The RN7 is possible to travel year round, also during the rainy season (Jan-March) when most other parts of the country are not surpassable and lodges close down. Travel along the West coast and Tsingy de Bemaraha is possible from May till November. The east is possible to visit from April to December. The coolest months are June and July. Winter daytime temperatures are still very pleasant and even warm at the coast, but the night time temperature drops to 5-10C in the highlands ( Antananarivo, Andasibe, Antsirabe) and the evening are cool at the coast. July and August is peak season, when some of the parks along the RN7 can feel crowded. Many of the lodges are fully booked well in advance. With the camp gear set in the back of your Roadtrip car, you're still flexible. July to September is the best time to see humpback whales and dolphins. The island of Ille Saint Marie is the prime whale watching location, but they also pass the west coast from Tuléar up to Belo sur Mer.

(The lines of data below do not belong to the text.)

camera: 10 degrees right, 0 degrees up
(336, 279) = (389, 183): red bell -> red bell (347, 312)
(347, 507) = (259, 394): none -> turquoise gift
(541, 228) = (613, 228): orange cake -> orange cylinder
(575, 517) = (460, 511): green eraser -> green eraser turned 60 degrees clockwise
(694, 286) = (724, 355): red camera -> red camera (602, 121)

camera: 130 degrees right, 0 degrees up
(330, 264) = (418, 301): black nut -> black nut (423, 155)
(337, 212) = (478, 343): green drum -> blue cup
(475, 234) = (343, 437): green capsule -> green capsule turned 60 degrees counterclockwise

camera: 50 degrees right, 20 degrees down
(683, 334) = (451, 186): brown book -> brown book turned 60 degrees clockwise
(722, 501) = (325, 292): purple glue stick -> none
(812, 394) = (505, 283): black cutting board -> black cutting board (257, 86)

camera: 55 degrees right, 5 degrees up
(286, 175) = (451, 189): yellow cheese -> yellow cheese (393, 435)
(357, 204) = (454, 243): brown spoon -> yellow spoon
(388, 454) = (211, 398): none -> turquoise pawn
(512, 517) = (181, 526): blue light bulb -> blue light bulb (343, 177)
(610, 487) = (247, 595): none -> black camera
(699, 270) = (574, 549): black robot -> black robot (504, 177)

Do I need to book my accommodation in advance?

Depends what kind of traveller you are. If you don't like to fix you're schedule ahead of time and don't mind to look for alternatives when something is full, you will be fine. If you're travelling into a remote area where there are not so many accommodation options, it is wise to call ahead during peak season ( July-Sept). If you are travelling with a family / group, reserve ahead.

How much are the park entrance fees?

Rates per person: Isalo € 18 Bemahara, Ranamofana, Montagne d'Ambre:€ 15 Andasibe, Andringitra, Kirindy: € 13 Guiding fees are also regulated by the National Parks and depend on the number of hours. Usually it is around €15 for a couple of hours up to € 33 for a full day, for a group up to four. A percentage goes to the guide, how much differs per park. Porter fee are €11. Tipping is polite.

How does it work with visa, withdrawing money and insurance?

You can buy a tourist visa on arrival. The costs are € 24 and ''sometimes'' tourist tax is charged of € 10. The local currency is Madagascar is a cash economy. It is good to bring euro's as a back up, which you can change to ariary, the local currency, at the bigger towns. You can only withdraw money with your debit card ( Maestro) at branches of Mauritius Bank (MCB). They have ATM's in Antananarivo and Tamatave. So bring your Mastercard and Visa. The car is comprehensive insured with Assurance Aro against damage as a result of accident or fire, and third party liability to property and bodily injury due to a car accident. Excess claims beyond the maximum insured by Aro shall be the responsibility of the Hirer. Personal injury and possessions are not covered and fall under your medical and travel insurance.

Vezo Fisherman |''Smiling is for free'', a saying the people live up to in Madagascar.